Plusieurs dizaines de patients para- et tétraplégiques ont manifesté devant le ministère de la Santé pour réclamer l'autorisation de bénéficier d'une nouvelle thérapeutique, le Neurogel. Ce biomatériau a été mis au point au Canada par le Dr Stéphane Woerly, médecin diplômé de l'université Louis-Pasteur (Strasbourg, France), qui a poursuivi son cursus à l'université Laval (Québec, Canada), avant de créer sa propre société de R&D biomédicale en 1995. Son objectif : valider et commercialiser le produit qui, une fois greffé au niveau d'une lésion médullaire, servirait de matrice et de guide pour faciliter la croissance des fibres nerveuses et favoriser leur reconnexion. Les essais précliniques auraient prouvé son efficacité et sa biocompatibilité chez le rat. Un dossier a été déposé auprès de la commission des dispositifs médicaux de l'AFSSAPS en septembre 2003.

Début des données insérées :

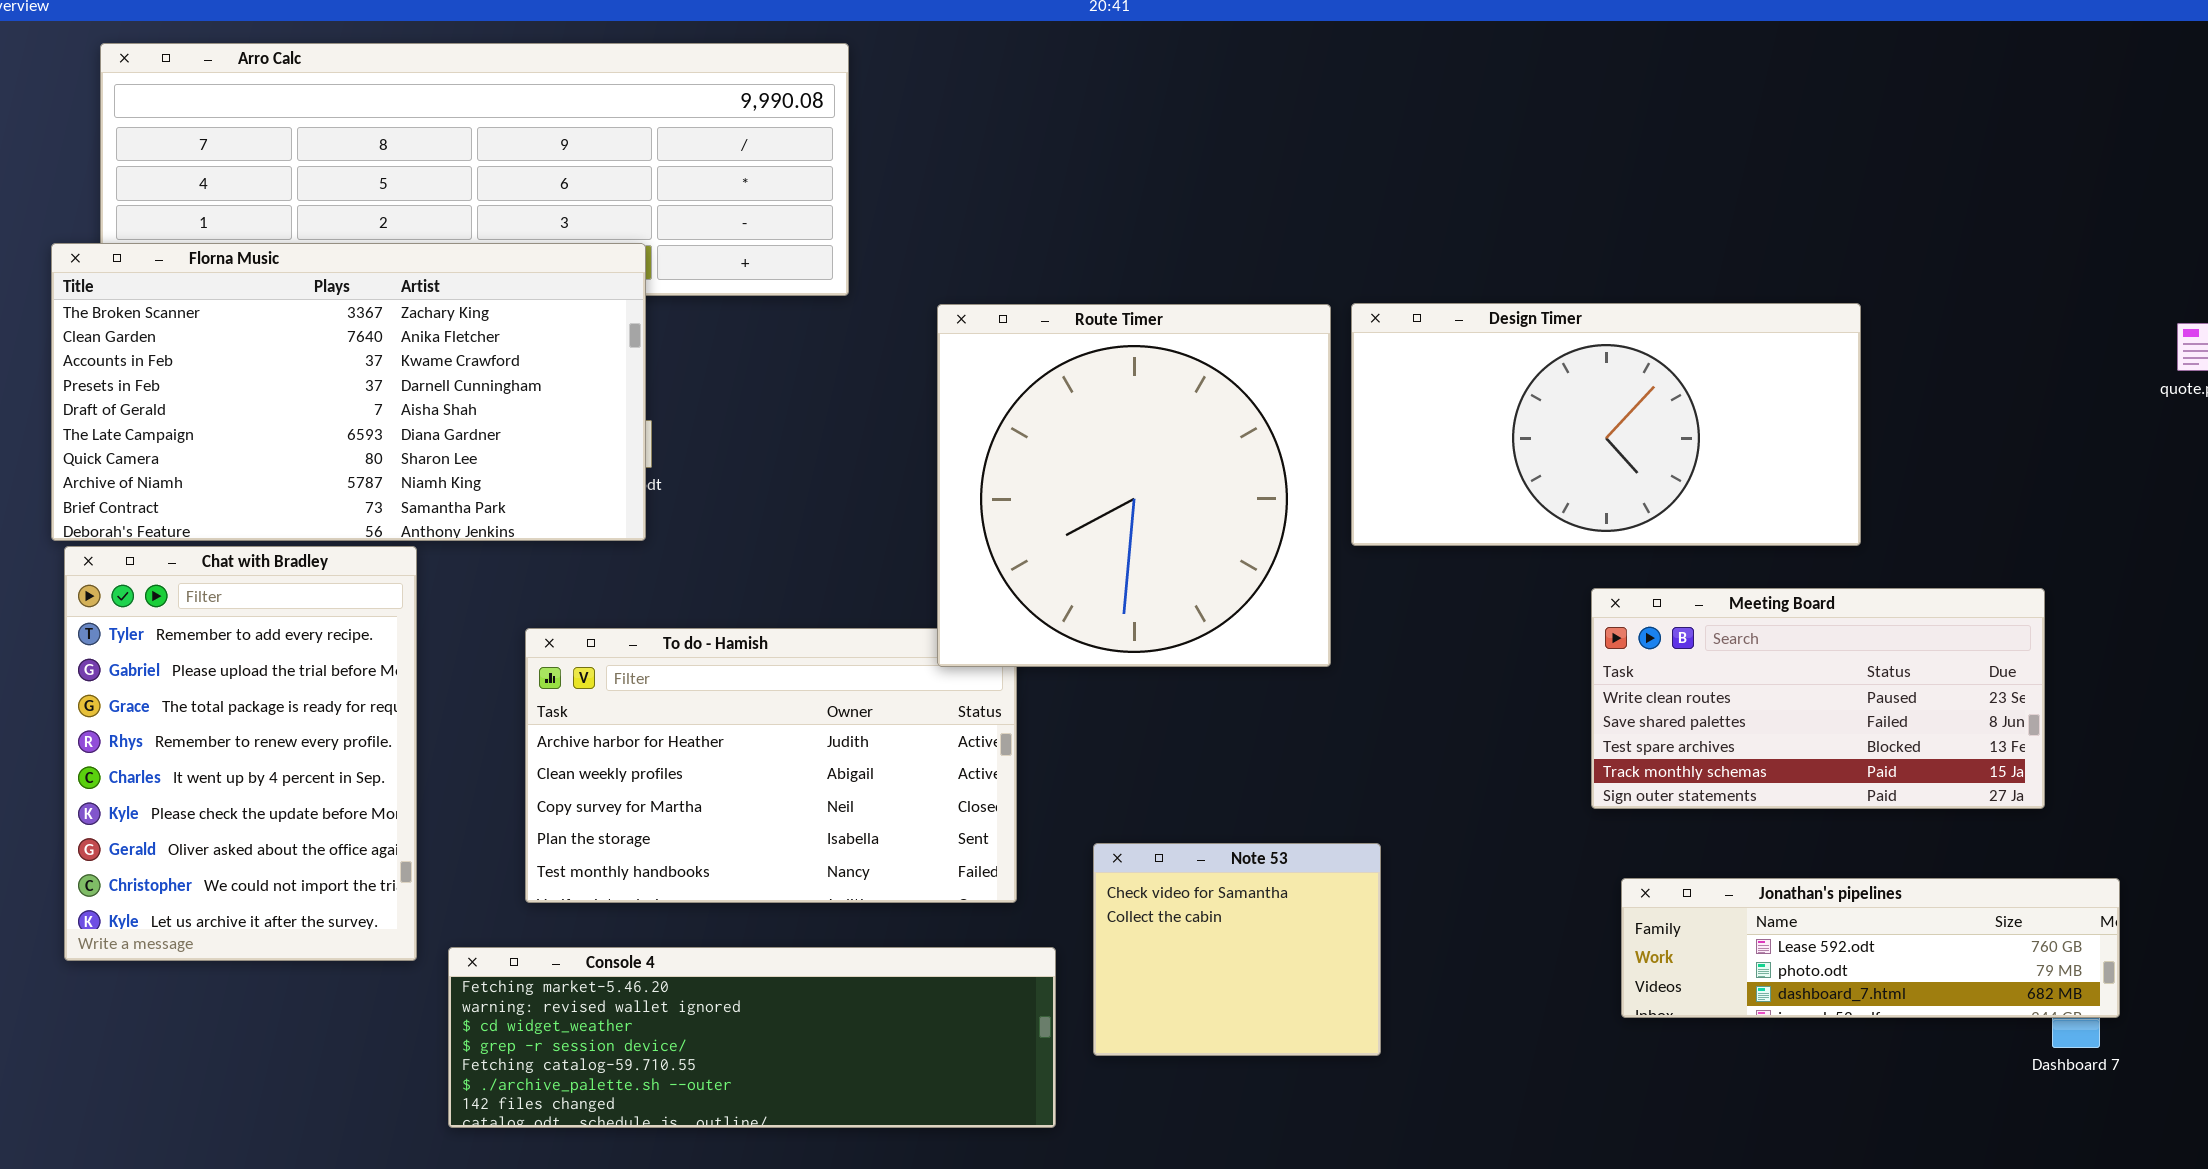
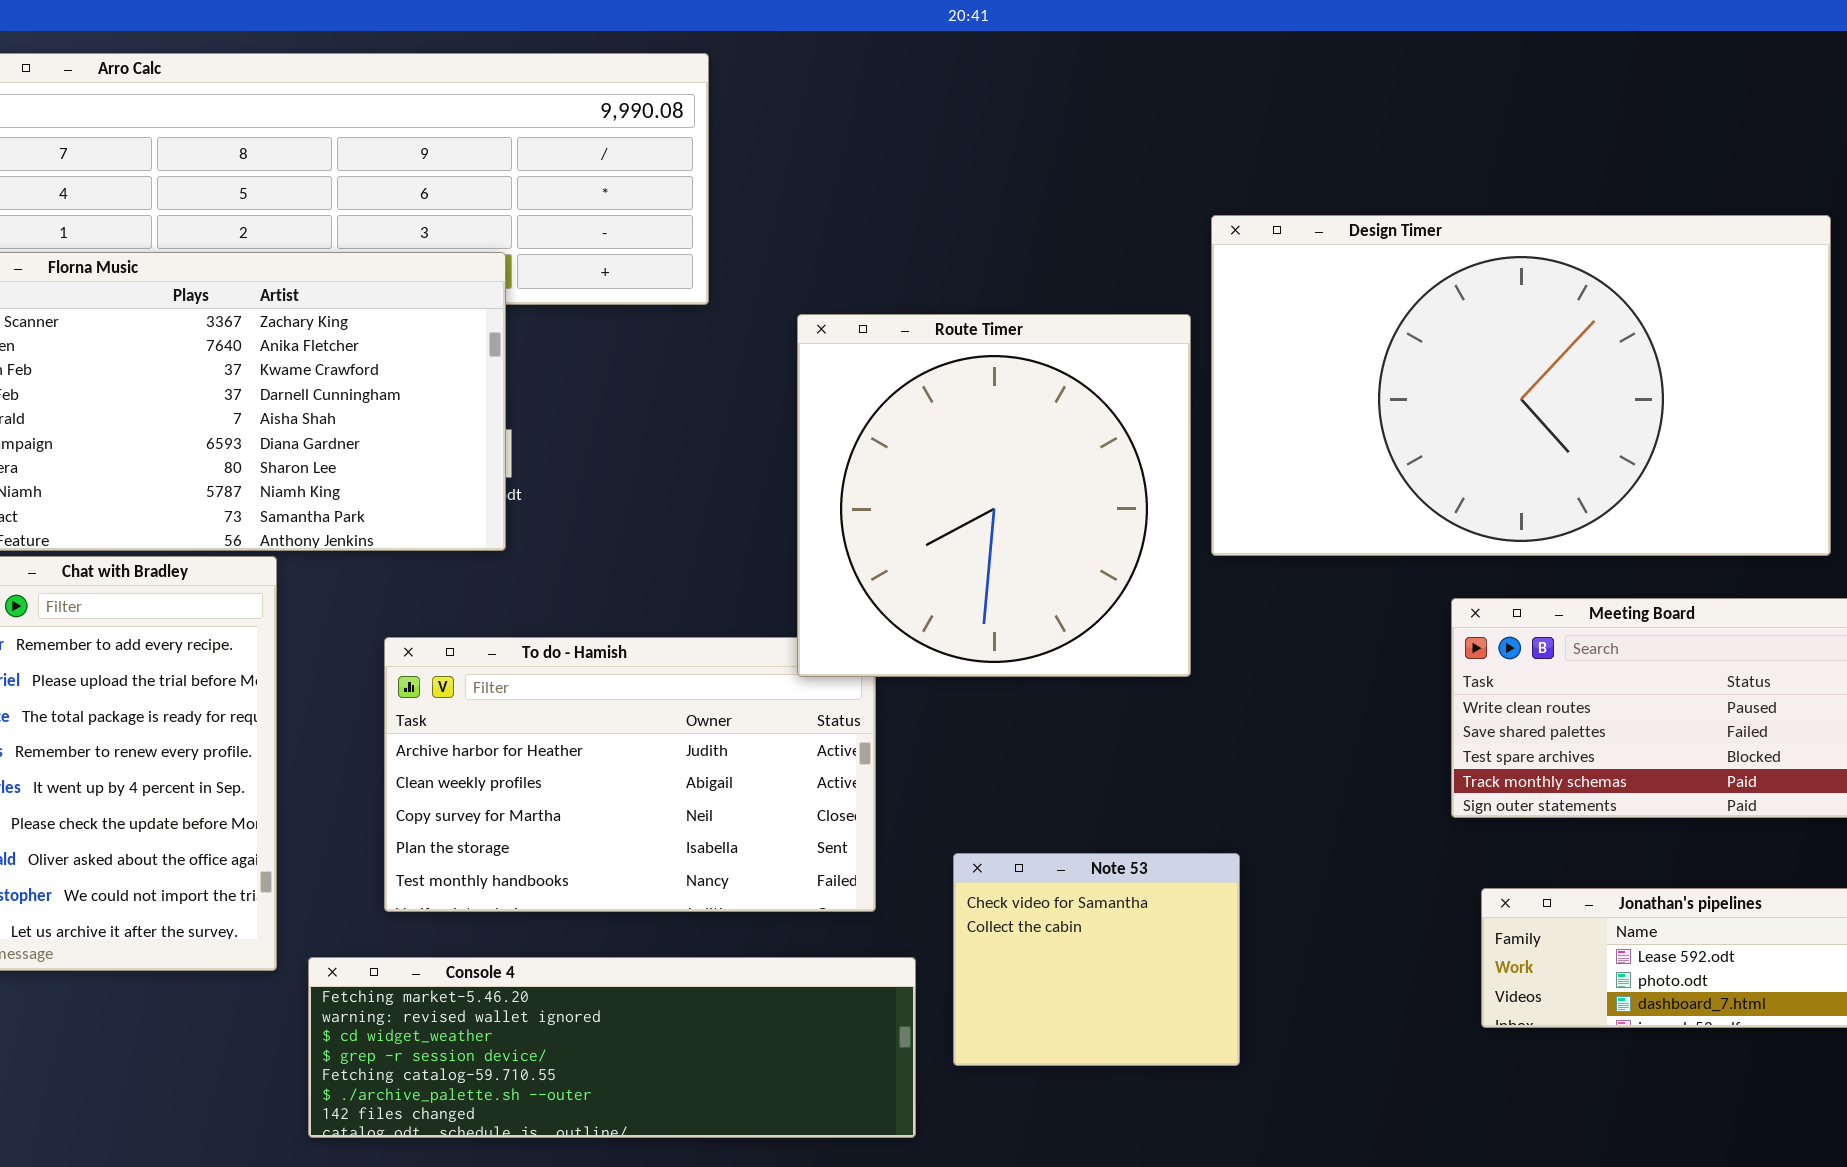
Design Timer: [1351,303,1861,546] -> [1211,215,1831,556], resized

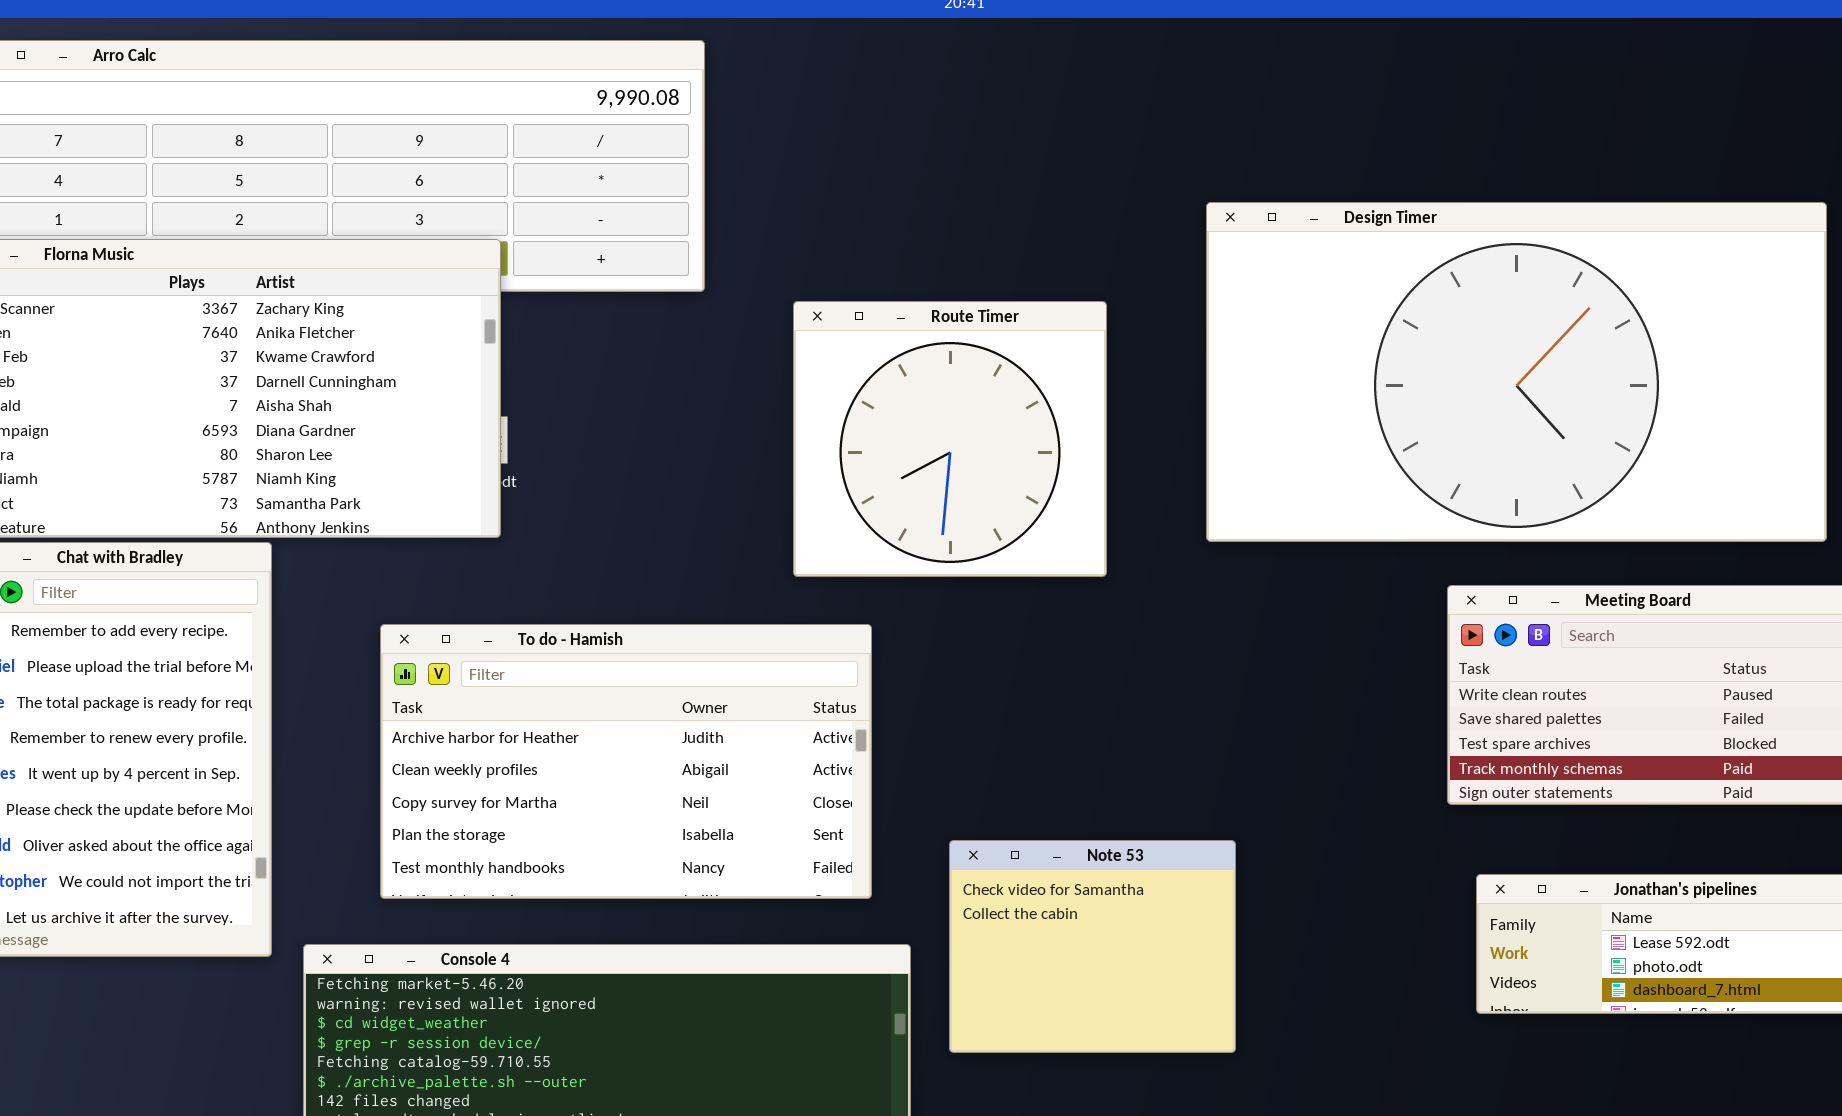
Route Timer: [797,314,1191,677] -> [793,301,1107,577], resized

Depuis près de deux ans, l'association Neurogel en marche, qui regroupe des patients et leur famille, se bat pour que des essais cliniques aient lieu. La manifestation du 15 octobre fait suite à une série d'actions. En juillet 2003, dans une lettre adressée au président de la République, quatre de ses membres se déclarent « volontaires » pour subir une intervention et demandent qu'une dérogation soit accordée à une clinique chirurgicale qui accepte de leur prêter gracieusement ses locaux. « Nous avons décidé de dépasser les polémiques et les contraintes qui ont entouré le Neurogel, écrivent-ils , nous voulons exercer notre droit de malade et notre droit de disposer de nos vies. »« Nous avons réussi à faire venir des lots de produit du Canada, la clinique chirurgicale du Pré, au Mans (Sarthe), est d'accord pour mettre gracieusement ses locaux à notre disposition, le Dr Mario Alonzo Vanegas (Mexique) a accepté d'y pratiquer l'intervention, enfin, les protocoles opératoires et de physiothérapie sont prêts », explique Pierre Rondio, vice-président de l'association.
Quelles que soient les conséquences
Dans un premier temps, l'intervention serait réalisée chez les trois patients adultes, le quatrième est un enfant. « Ils ont entre 32 et 36 ans, deux sont paraplégiques, le troisième, tétraplégique depuis au moins 1996. Deux d'entre eux ont déjà fait une tentative de suicide. Le traitement est leur seul espoir », affirme encore Pierre Rondio, qui regrette que la détresse des para- et tétraplégiques soit souvent sous-estimée. « Beaucoup se laissent mourir », ajoute-t-il.
Dans une lettre adressée au ministre de la Santé, Marie-Sophie Desaulle, présidente de l'Association des paralysés de France, résume la situation en ces termes : « Quelles que soient les considérations médicales ou scientifiques sur cette technique, la question première posée est celle du droit au risque éclairé sur son propre corps, motivé par une situation physique d'une singularité et d'une gravité incontestables. »
La question éthique est posée. Les patients volontaires déclarent vouloir « accéder au Neurogel, que cela plaise ou non, que les résultats soient positifs ou non, et quelles qu'en soient les conséquences ».
Le Dr Alain Privat, directeur de recherche de l'INSERM (U336, université de Montpellier), trouve, pour sa part, « inacceptable la pression exercée par l'intermédiaire des patients ». D'autant que, affirme-t-il, « le produit n'a pas fait la preuve de son efficacité, ni de son innocuité. Dans l'état actuel des connaissances, un tel traitement ne peut être envisagé ». Il craint une entreprise purement commerciale. « On ne peut parler de protocole compassionnel, car ces personnes ne sont pas en danger de mort. Même si leur détresse existe et si elles sont en fauteuil roulant, leur espérance de vie est préservée. » Il affirme qu'il existe à l'INSERM et au CNRS un programme grâce auquel sont testés des hydrogels de ce type : « Le Neurogel aurait pu y être testé dans ce cadre, si le Dr Woerly s'était porté candidat. Les tests déjà accomplis sur des produits de ce type ont montré qu'ils étaient bien tolérés et qu'il existait bien un envahissement par des axones. Mais, jusqu'ici, on n'a pas prouvé qu'il s'agissait d'une reconstitution des circuits neuronaux, ni d'une restitution de la fonction. »
Pour le ministère de la Santé et la direction générale de la Santé, qui ont reçu des membres de l'association, « il n'est pas question de délivrer de dérogation, selon Pierre Rondio, mais d'accélérer la procédure d'évaluation par l'AFSSAPS. En France, nous avons vingt ans de retard dans le domaine des biomatériaux, mais nous sommes prêts à nous battre ». Avant qu'un tel essai clinique ait lieu, il devra être examiné par un comité consultatif de protection des personnes dans la recherche médicale (CCPPRB).